The mines were damaged during the Federal War (1859–1863).
Finally a narrow gauge line from Aroa to the port of Tucacas was opened in 1877.
The railway was built by the British-controlled New Quebrada Railway, Land, and Copper Company, which also established a shipping service from Tucacas to Puerto Cabello, the region's main import-export centre.
The Ferrocarril Bolívar was the first railway in Venezuela.
Also in 1877, the road from Barquisimeto to Aroa was upgraded so it could be used by wagons and carts.
In 1891, the railway was extended from Aroa via Duaca to Barquisimeto.

During the Venezuelan crisis of 1902–03, Britain, Germany and Italy imposed a naval blockade due to Venezuela's refusal to pay damages suffered during the Federal War.
In 1903, the British-Venezuelan Commission made an arbitration decision in the Aroa Mines Case that damages would not be allowed for injury to people or property committed by the troops of unsuccessful rebels.
The umpire quoted an 1868 judgement that "Damages done to property in consequence of battles being fought upon it between the belligerents is to be ascribed to the hazards of war and can not be made the foundation of a claim against the government of the country in which the engagement took place."

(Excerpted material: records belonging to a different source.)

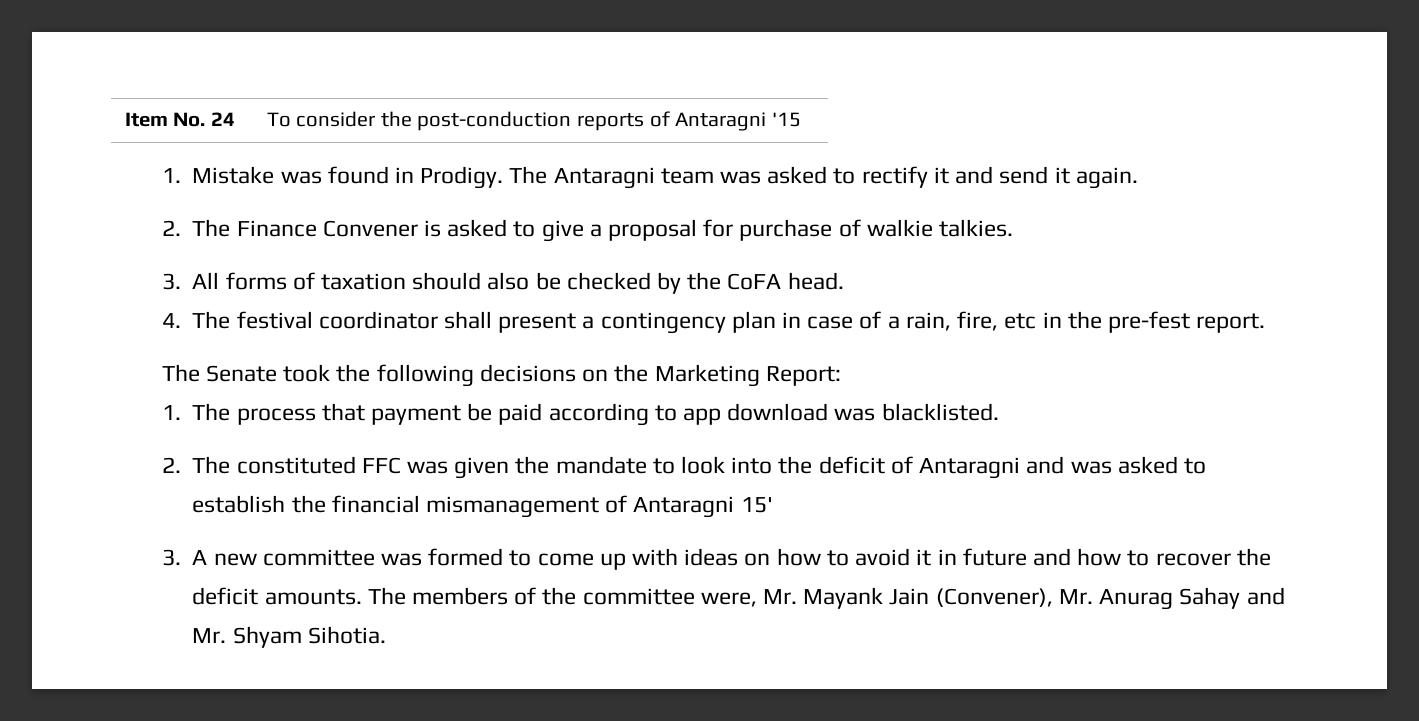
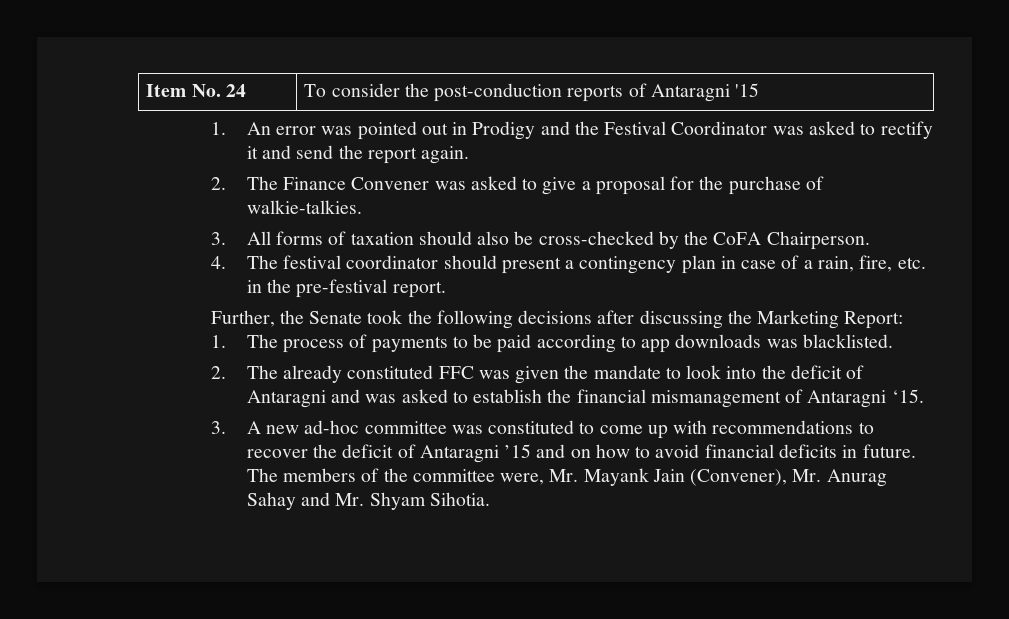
[192,166,714,189] Mistake was found in Prodigy. The Antaragni team -> [246,121,768,140] An error was pointed out in Prodigy and the Festival Coordinator
[1054,167,1070,184] it -> [338,145,417,164] the report
[423,220,441,237] is -> [434,181,466,190] was
(734, 228) none -> [699,176,724,190] the
[866,219,1014,237] walkie talkies. -> [246,200,362,214] walkie-talkies.
[566,272,651,290] checked -> [538,231,654,245] cross-checked
[787,272,844,290] head. -> [766,231,870,250] Chairperson.
[443,311,492,329] shall -> [443,255,497,269] should
[1004,313,1037,329] etc -> [897,257,926,269] etc.
[1107,311,1190,333] pre-fest -> [296,279,388,298] pre-festival
[161,364,200,382] The -> [210,310,304,327] Further, the
[582,369,609,382] on -> [597,310,723,329] after discussing
[321,403,461,425] that payment -> [349,334,468,353] of payments to
[727,403,829,421] download -> [675,334,762,348] downloads
(231, 465) none -> [283,365,343,383] already
[740,497,773,513] 15' -> [891,389,924,403] ‘15.
(257, 559) none -> [304,420,360,434] ad-hoc
[428,548,504,566] formed -> [488,420,575,434] constituted
[684,548,1271,566] [192,587,362,605] ideas on how to avoid it in future and how to recover the deficit amounts. -> [712,420,874,434] [246,444,916,463] recommendations to recover the deficit of Antaragni ’15 and on how to avoid financial deficits in future.

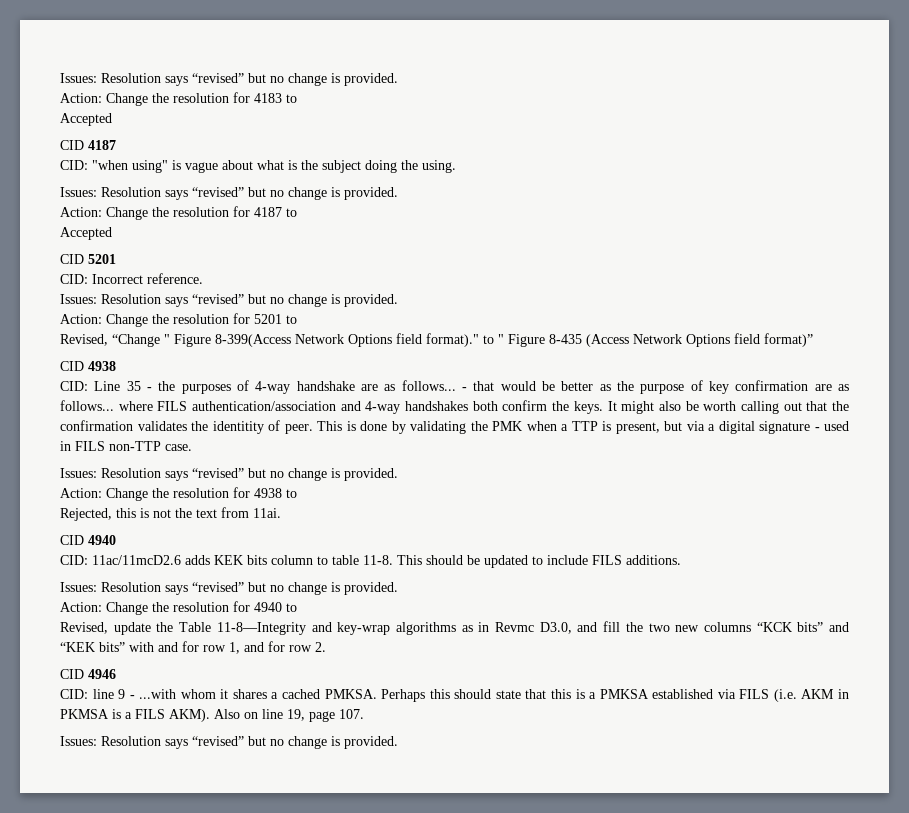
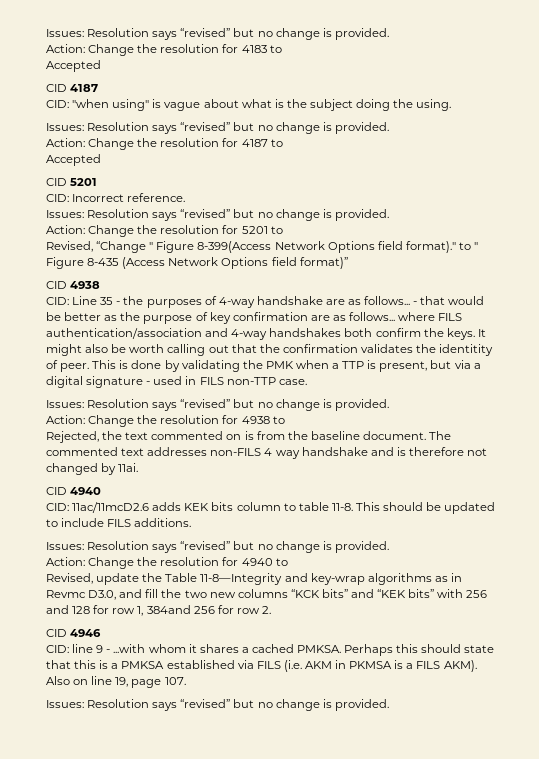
[116,507,249,518] this is not the text from -> [102,431,452,440] [46,447,488,459] [46,463,117,475] the text commented on is from the baseline document. The commented text addresses non-FILS 4 way handshake and is therefore not changed by
[158,642,178,652] and -> [466,590,488,598] [46,605,91,614] 256 and 128
[244,642,264,652] and -> [146,605,215,614] 384and 256

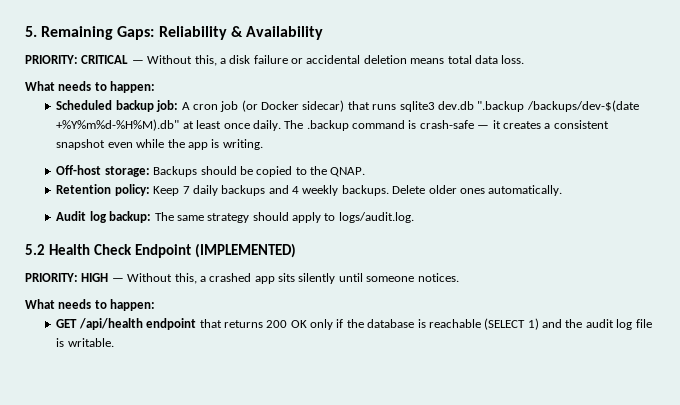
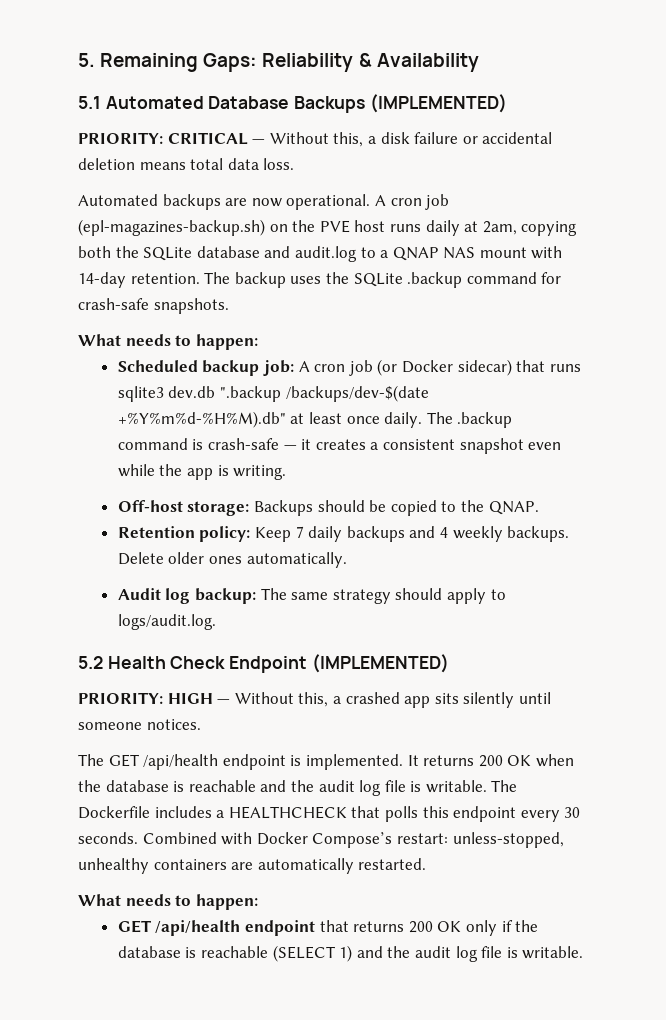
(323, 33) none -> [78,94,507,113] // 5.1 Automated Database Backups (IMPLEMENTED)
(525, 59) none -> [78,194,450,210] [78,219,578,236] [78,246,563,262] [78,272,562,288] [78,298,229,314] // Automated backups are now operational. A cron job (epl-magazines-backup.sh) on the PVE host runs daily at 2am, copying both the SQLite database and audit.log to a QNAP NAS mount with 14-day retention. The backup uses the SQLite .backup command for crash-safe snapshots.
(459, 277) none -> [78,754,574,770] [78,780,518,796] [78,806,581,822] [78,832,564,848] [78,858,427,874] // The GET /api/health endpoint is implemented. It returns 200 OK when the database is reachable and the audit log file is writable. The Dockerfile includes a HEALTHCHECK that polls this endpoint every 30 seconds. Combined with Docker Compose’s restart: unless-stopped, unhealthy containers are automatically restarted.

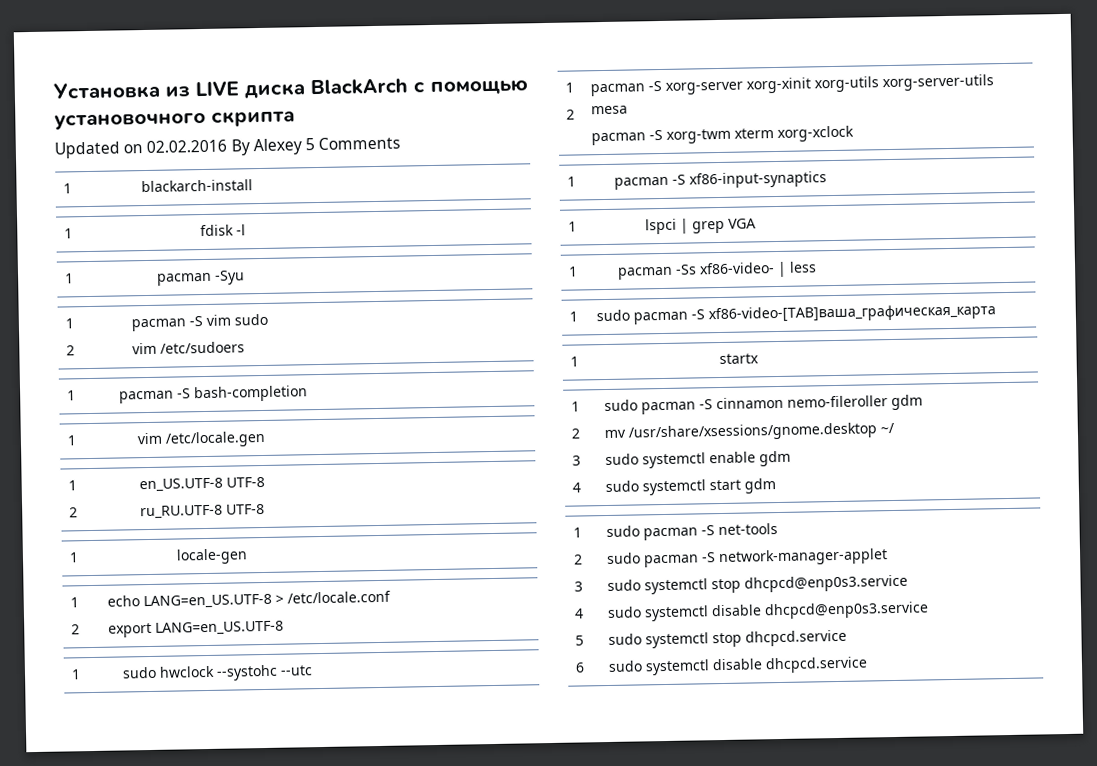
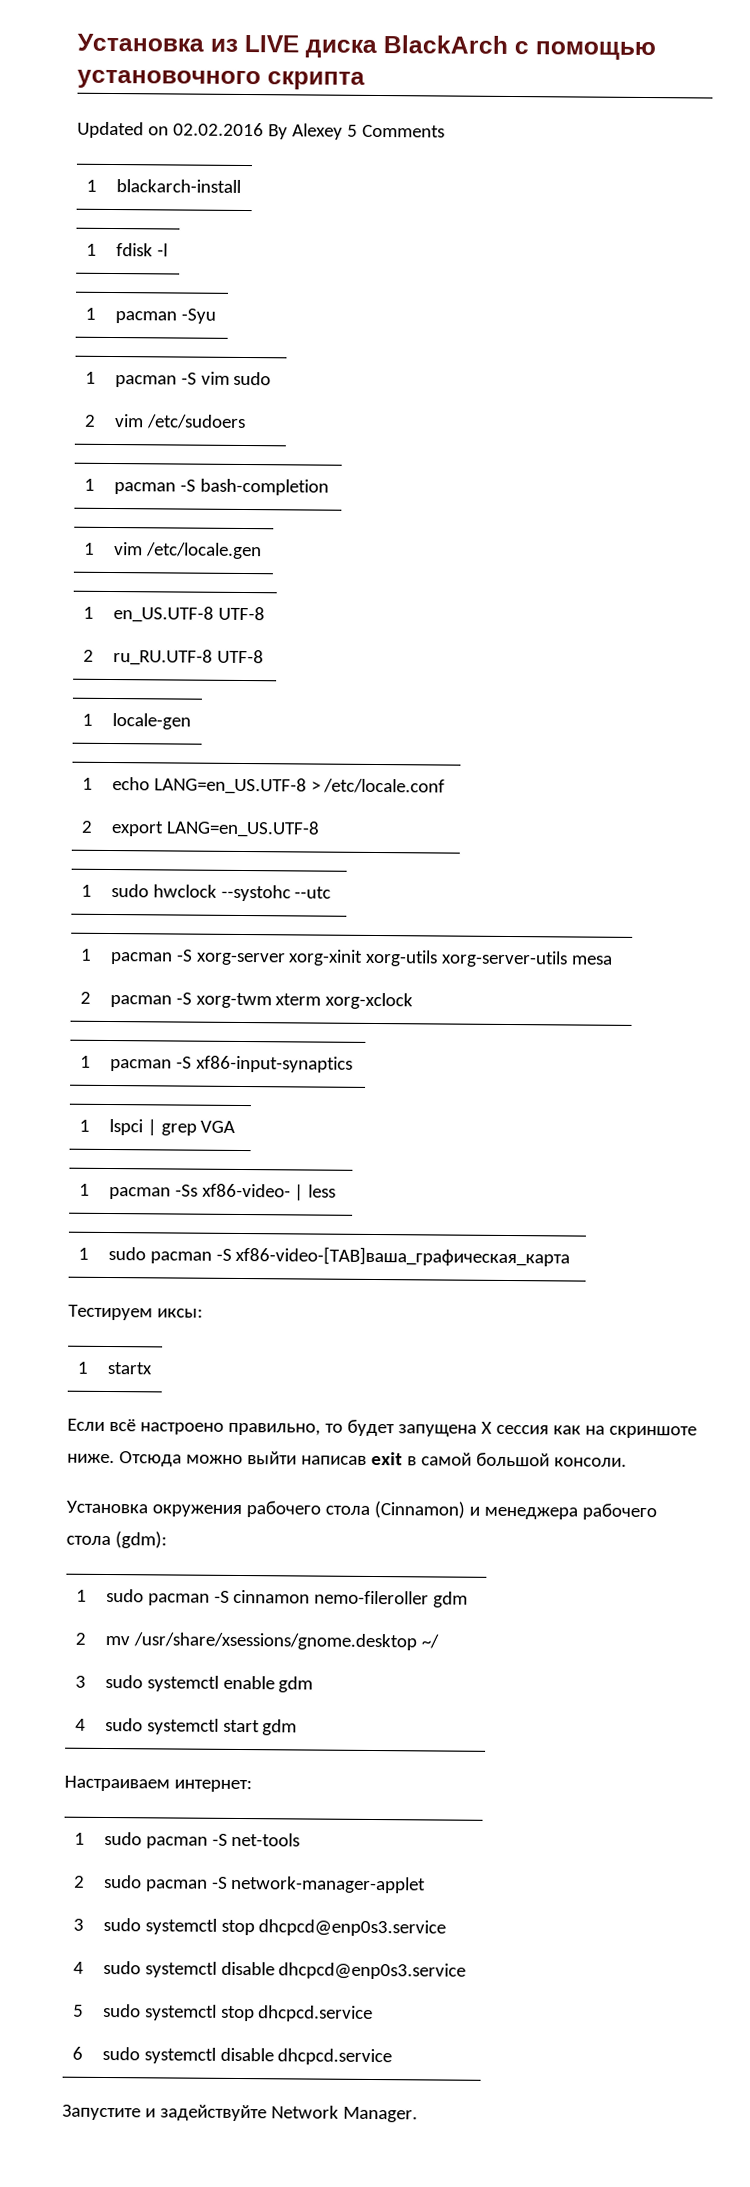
(997, 313) none -> [68,1304,203,1321] // Тестируем иксы:
(760, 359) none -> [67,1418,697,1439] [67,1451,627,1467] [66,1500,657,1521] [66,1531,167,1549] // Если всё настроено правильно, то будет запущена X сессия как на скриншоте ниже. Отсюда можно выйти написав exit в самой большой консоли. // Установка окружения рабочего стола (Cinnamon) и менеджера рабочего стола (gdm):
(777, 486) none -> [64,1775,252,1793] // Настраиваем интернет:
(869, 665) none -> [62,2104,418,2123] // Запустите и задействуйте Network Manager.

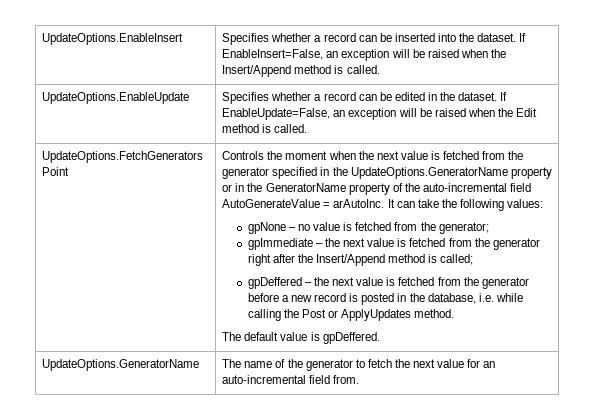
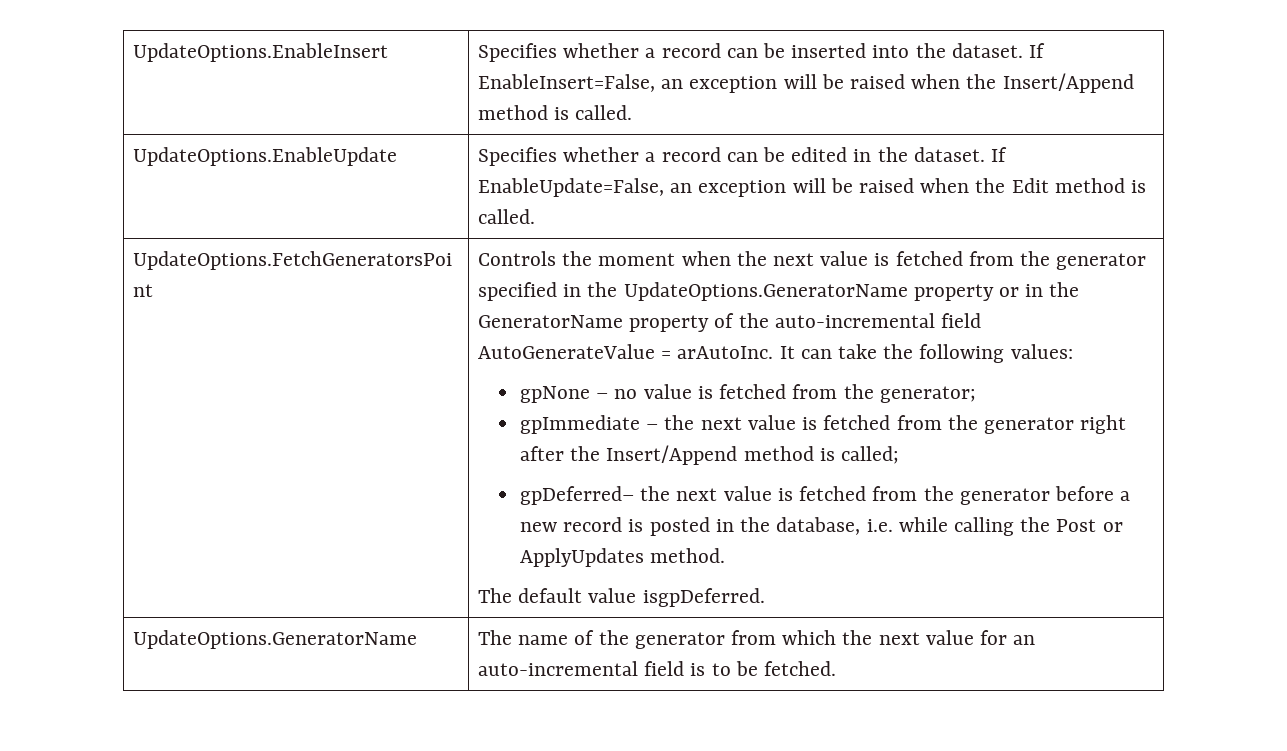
[247,277,312,289] gpDeffered – -> [520,486,635,505] gpDeferred–
[310,332,380,344] is gpDeffered. -> [642,588,765,607] isgpDeferred.
[355,359,392,368] to fetch -> [731,630,837,645] from which
[333,375,360,384] from. -> [690,661,837,676] is to be fetched.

Aroa was the first town in the country to obtain electricity and telephone service.
A cableway was built linking the mines to the town.
In 1915, the mines were owned by the South American Copper Syndicate Ltd.
In 1930, they were operated by the English-owned Bolivar Mining Association, which used coastal mangrove trees for lumber in the mines.
There were six mines, the Aroa Norte, Titiara, Titiara Norte, San Antonio, Zajón Verde 1 and Zajón Verde 2.
The longest was the Titiara Norte at 2100 m, while the deepest was the Aroa Norte at 95 m.

==Later years==

The mines were abandoned in 1936.
In 1957, the Venezuelan state acquired the mines and transferred them to the Venezuelan Petrochemical Institute, which extracted pyrite and copper carbonate from them for the production of sulfuric acid. In 1972, the Institute transferred its rights to Yaracuy state.
The 9000 ha Parque Minas de Aroa (Aroa Mines Park) was created on 21 September 1974, containing the old mine workings.
The park contains the remains of the mining camp, copper smelter, railway and English cemetery, and 3 km away the remains of the mine itself and the crushers.
There is a small museum with records of the mine.
The mines are now partially flooded.